Whether you sell clothes or car parts, you need to understand who your target market is if you want to maximise your sales. Who are you selling to? How are you communicating with those people? This is how you can identify your target customer:
1. Understand the problems that you solve
Firstly you need to understand what the problems are that you solve. This is where your USPs come into place. Do you offer free delivery on large items so customers don’t have to lug your product home? Are you open late at night? Once you have an idea of what these are in your business, you can then begin working out who is most likely to suffer from these problems.
2. Create an image of the customer
Next, list all the different types of customers that suffer from the problems that you solve. Then you can start to build up a pictures of these customers and group them together. They can be grouped by:
- Market sector
Then ask yourself other types of relevant questions about these people – are they married? What are their hobbies? Define them in as many relevant ways as you can.
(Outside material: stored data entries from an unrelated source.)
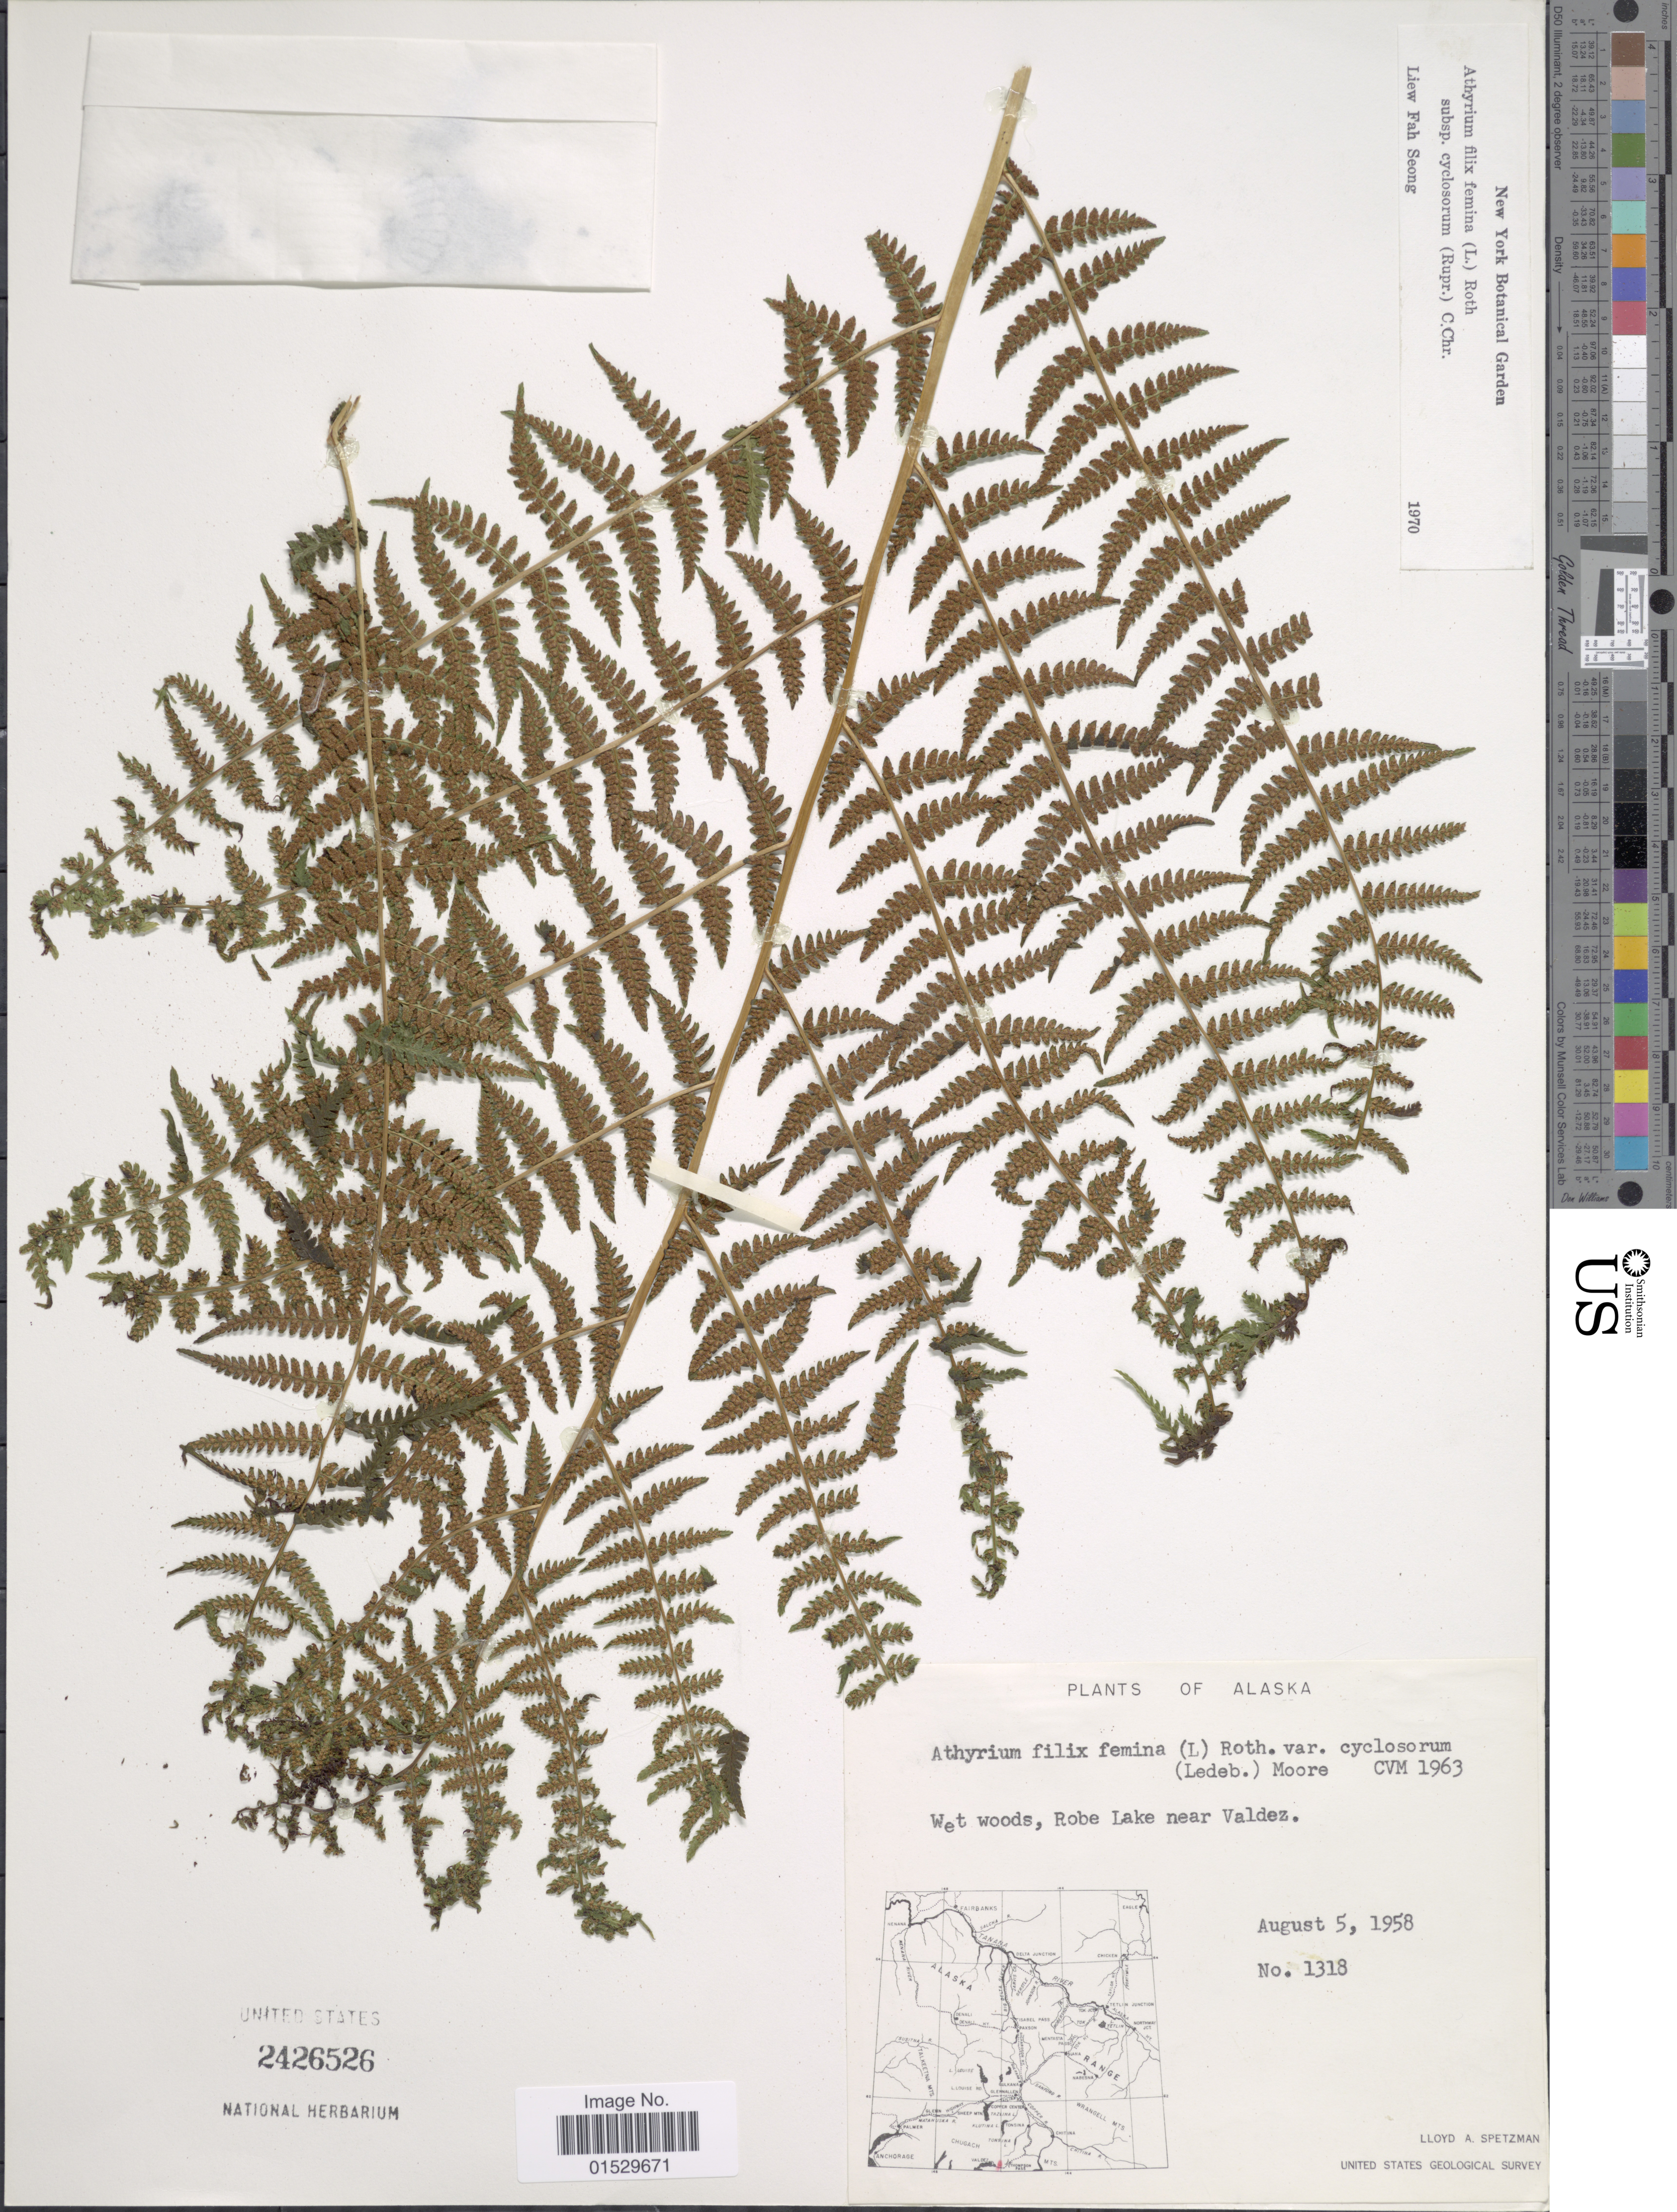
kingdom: Plantae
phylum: Tracheophyta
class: Polypodiopsida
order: Polypodiales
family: Athyriaceae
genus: Athyrium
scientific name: Athyrium filix-femina subsp. cyclosorum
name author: (Rupr.) C. Chr.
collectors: L. Spetzman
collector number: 1318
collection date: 1958-08-05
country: United States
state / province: Alaska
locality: Wet woods, Robe Lake near Valdez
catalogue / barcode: US 2426526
3. Who will gain from the value in your offer?
- Who will these problems be the most troublesome to?
- Who will have the most to lose by not dealing with these issues?
Your case becomes compelling if you can show that the cost of NOT sorting out the problems is greater than the cost of dealing with them. Also take into account aspects like stress and reputation risks when implementing you solution, as well as a bottom line cost. All of these factors combined make up the value in your offering.
4. Think about your market
These days, technology is wonderful at delivering personalised products and services, cutting out many of the distribution challenges that previously existed. This means that it is more effective to be a big fish in a small pond rather than the other way around. It is easier to gain referrals and build your reputation.
So now you can start to segment your market. Do you want to work:
- With particular types of people – high net worth people, men, women, people with specific hobbies, etc.?
- In certain geographical areas?
- Around tight market sectors?
5. Look at your company internally
Does your company have a particular area of expertise? For example, do you have a lot of experience in particular markets, such as food and beverage? Do you have unique knowledge of a specific location? Are you better at getting on with certain types of people? If you can identify any of these factors, this could help you create quite an attractive offering.
6. What else is available?
Once you have decided the answers to some of these questions, you should then look at the market to see what else is available. But you need to answer this: Why am I uniquely placed to solve the problem?
It may be that for some marketplaces there is no answer. But in certain sectors or locations there may be a compelling response to that question. If you can’t answer the question, you either have the wrong target market or the wrong offering. If this is the case, more work needs to be done before you start targeting your potential customers.